First, I'm a little confused. You're response here says not to use vcredist installers, but your previous responses in this thread suggest using vcredist_x86 as a potential solution. My install of the WCL librarys didn't include a vcredist installer, so I downloaded it from Microsoft.
Second, if I follow the how-to and the sample applications, I'm supposed to reference Microsoft.VC80.CRT.manifest. Whenever I include that reference, the installation gets an error and the application doesn't install, so I never get to the dependency error since I can not actually run the app (even on my development machine). But without the manifest, the app installs and runs but only on machines with VS installed (even an old XP machine that I literally dug out of the closet to test my theory). I'm repeating myself, I know, but to me it suggests that there's some other runtime library that's required -- a library included in VS. I ran DependencyWalker against wcl.dll on the old machine (after removing VS) and there were quite a few dll dependencies now missing. I copied those from my development machine but with no change -- still getting the dependency error.

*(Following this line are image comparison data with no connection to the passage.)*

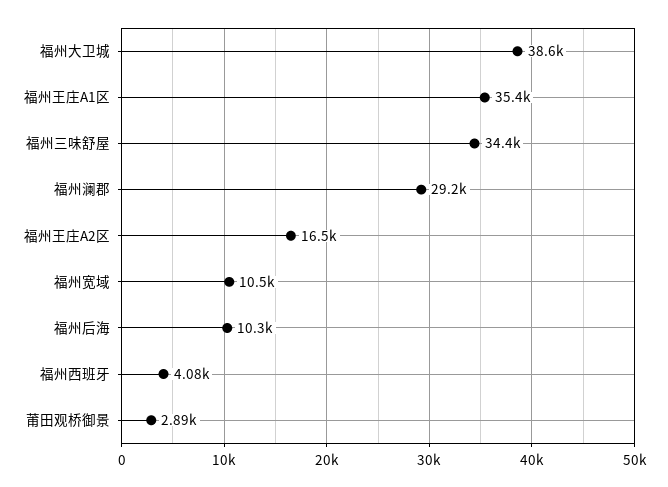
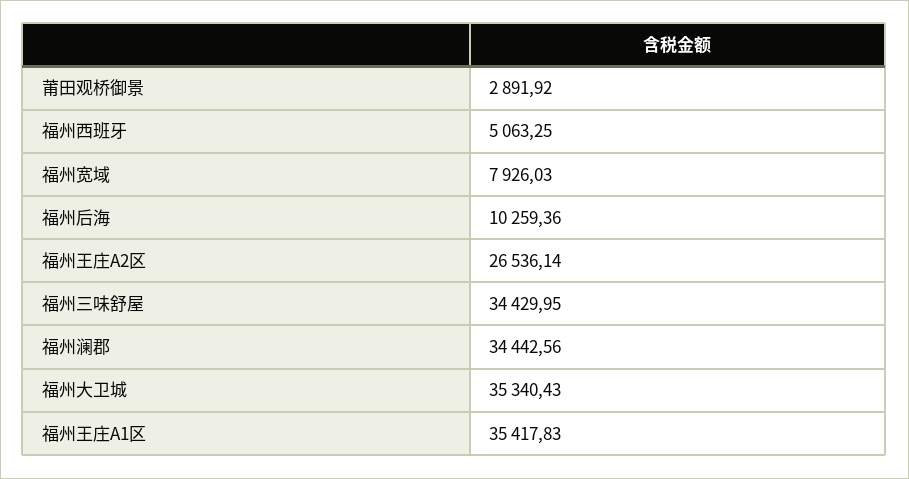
  {
-   "福州大卫城": 38600,
+   "福州大卫城": 35340.43,
    "福州王庄A1区": 35417.83,
    "福州三味舒屋": 34429.95,
-   "福州澜郡": 29200,
+   "福州澜郡": 34442.56,
-   "福州王庄A2区": 16500,
+   "福州王庄A2区": 26536.14,
-   "福州宽域": 10500,
+   "福州宽域": 7926.03,
    "福州后海": 10259.36,
-   "福州西班牙": 4080,
+   "福州西班牙": 5063.25,
    "莆田观桥御景": 2891.92
  }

Perhaps whatever the dependency is is included in the manifest but since I can't get the install to work with the manifest...
I am developing the app on a 64-bit Windows 7 machine with .NET 4.0, but am publishing it as a 32-bit .NET 2.0 app (since my customer requires that it work on old XP machines). Is it possible that this is why I'm having issues with the manifest file? Should I use the 4.0 manifest even though I'm publishing for 2.0?